In other states, though, Democrats have been united in opposing GOP-designed voucher proposals. Such was the case in Indiana, where an ambitious measure championed by Republican Gov. Mitch Daniels made it into law last year despite not garnering a single Democratic vote in either chamber.
Historical Support
Vouchers are perhaps most famously associated with the late economist Milton Friedman, who saw private school choice as the embodiment of a thriving free market in education.
Yet Democrats’ interest in vouchers dates back at least as far as the 1960s, notes Adam Emerson, the director of the program on parental choice at the Thomas B. Fordham Institute in Washington.
George McGovern, the Democratic Party’s nominee for president in 1972, publicly backed creating tax credits to cover families’ private school costs. The party’s platform that year supported directing “financial aid by a constitutional formula to children in nonpublic schools.”

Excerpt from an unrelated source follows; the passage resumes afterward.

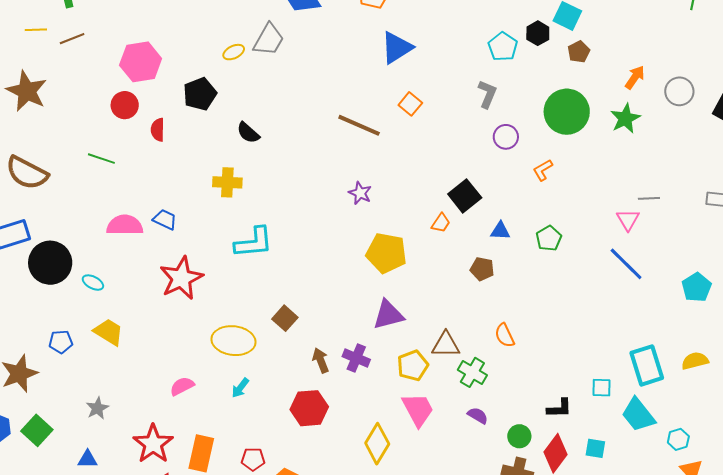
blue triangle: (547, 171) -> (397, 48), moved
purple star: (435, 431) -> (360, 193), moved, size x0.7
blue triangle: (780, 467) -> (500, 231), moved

Another influential backer of that idea in the party was the late U.S. Sen. Daniel Patrick Moynihan of New York, who had a strong interest in helping Catholic schools and argued that distinctions between public and private schools mattered little to families.
For those Democrats, private school choice was part of a “social justice movement,” said Mr. Emerson, who supports vouchers for poor families.
Today, some Democratic support for vouchers in the states comes from African-American caucuses representing districts with large numbers of low-performing public schools, though in other states the backing is more varied, said Mr. Glenn. In general, many Democrats are more inclined to favor expanding existing voucher programs than the politically volatile decision to approve new ones, he said.
At the same time, some rural Republicans, Mr. Glenn noted, oppose vouchers, reasoning that they don’t help their constituents because of a dearth of school options in isolated areas.
Michelle A. Rhee, the former chancellor of the District of Columbia schools, said her view of vouchers shifted dramatically during her time in that position, upon meeting parents who had tried and failed to secure coveted spots for their children in the system’s highest-performing public schools, through no fault of their own. Those one-on-one meetings convinced Ms. Rhee that vouchers in certain circumstances—for impoverished students in academically struggling schools—make sense.
Ms. Rhee’s position as chancellor was nonpartisan, though she is a Democrat and was appointed by a Democratic mayor. She now leads StudentsFirst, a national education advocacy organization that has backed the campaigns of candidates in both parties.
It was unrealistic to tell a parent “it’s just five years to fix the system, just hold on, honey, cross your fingers and hope for the best—no, " said Ms. Rhee, in an interview at the Democratic National Convention in Charlotte, N.C. “From a system point of view, it’s better not to allow those kids to leave,” she said, but “there’s no way that I was going to deny those moms the same thing I would do for my own kid.”
Another national advocacy organization, Democrats for Education Reform, has no official position on vouchers, and there are very different views on the issue among its donors and the candidates it supports, said the group’s executive director, Joe Williams.
Mr. Williams speculated that many state and local policymakers in his party regard vouchers as a distraction from politically difficult changes in policy—such as to teacher tenure and evaluation—that are already regarded warily by teachers’ unions and others, and could be viewed as encouraging parents to leave the public system.
“You’ve got a lot of elected Democrats who’ve been looking to do some pretty tough reforms in their systems,” he said. “The last thing you want to do is undercut all that.”